From being discovered by a legislative aide to former Town of Hempstead Supervisor Anthony Santino to possibly being signed into law by President Donald Trump, the proposed legislation to rename Negro Bar Channel, an Inwood waterway, in honor of deceased volunteer firefighter Joseph Sanford Jr. is this close to becoming law.
The House of Representatives unanimously passed the measure on Sept. 26. Rep. Gregory Meeks (D-St. Albans) sponsored the House bill. The U.S. Senate unanimously approved its bill on Aug. 1. That was sponsored by Sen. Chuck Schumer (D-NY). It now goes to the President’s desk.
“I want to thank Senator Schumer and all of the members of the House of Representatives who worked to win speedy approval of this measure,” Santino said in a Facebook post. “Joe Sanford was a real hero. It’s just so fitting that we will be preserving his memory by naming this waterway, which is right near his home in Inwood, New York, in his honor.”
Sanford, an Inwood Fire Department firefighter, died of his injuries four days after falling through the collapsed first floor of a Woodmere home on Central Avenue on Dec. 19, 2014. He was the first person who responded to the fire call.

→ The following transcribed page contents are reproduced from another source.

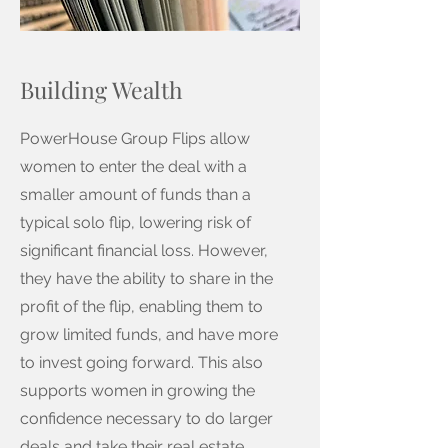
Building Wealth
PowerHouse Group Flips allow
women to enter the deal with a
smaller amount of funds than a
typical solo flip, lowering risk of
significant financial loss. However,
they have the ability to share in the
profit of the flip, enabling them to
grow limited funds, and have more
to invest going forward. This also
supports women in growing the
confidence necessary to do larger
deals and take their real estate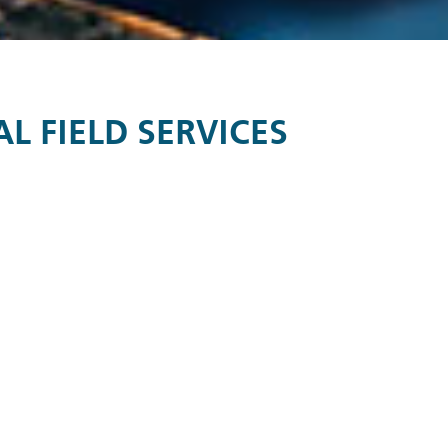
 FIELD SERVICES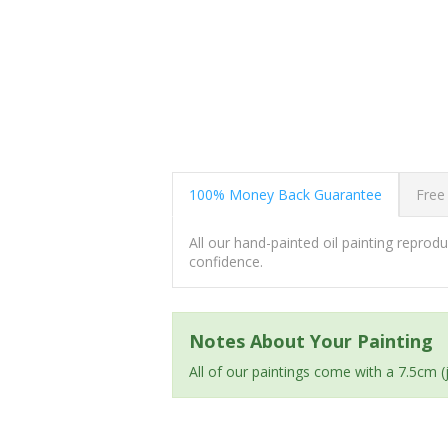
100% Money Back Guarantee
Free
All our hand-painted oil painting repro
confidence.
Notes About Your Painting
All of our paintings come with a 7.5cm 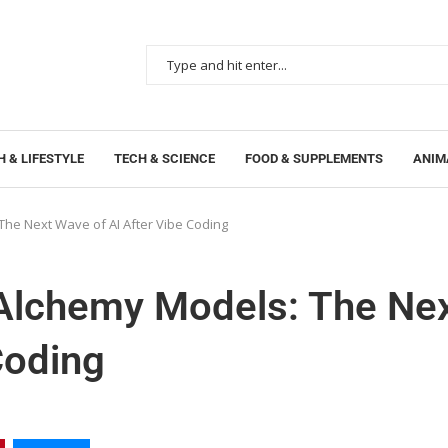
 & LIFESTYLE
TECH & SCIENCE
FOOD & SUPPLEMENTS
ANIM
e Next Wave of AI After Vibe Coding
lchemy Models: The Ne
Coding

In 2016, it was learned that an Inwood waterway called Negro Bar Channel was at one time called an even more offensive name for African-Americans. The vile epithet was removed by a 1963 act of Congress. The town began a campaign to rename the channel for Sanford in perpetuity. A year earlier in 2015, the town dedicated his neighborhood street, Davis Avenue, in his honor.
“On behalf of our family we would like to thank former Hempstead Supervisor Anthony Santino, the entire Town of Hempstead board, the House and the Senate for honoring and forever remembering my husband who gave his life for our community,” said his widow, Jacqueline Sanford. “By renaming this waterway the future children of our community will always know the story of how chief Joe Sanford gave his life by saving the life and property of others.”
The legislation was needed because the U.S. Board of Geographic Names in Reston, Va., requires a five-year waiting period before renaming waterways after people who have died. The board, which is comprised of members from six federal departments and the Central Intelligence Agency, the Government Publishing Office, the Library of Congress, and the U.S. Postal Service, rules on hundreds of naming decisions each year. It maintains databases, which contain millions of domestic and foreign-name records. To change a name, the board reviews applications. After approval, the National Oceanic and Atmospheric Administration officially changes the name and publishes new nautical charts.
“The so-called Negro Bar Channel in my district needs to be renamed, and Joseph Sanford is a very appropriate person to honor in that regards,” Meeks said.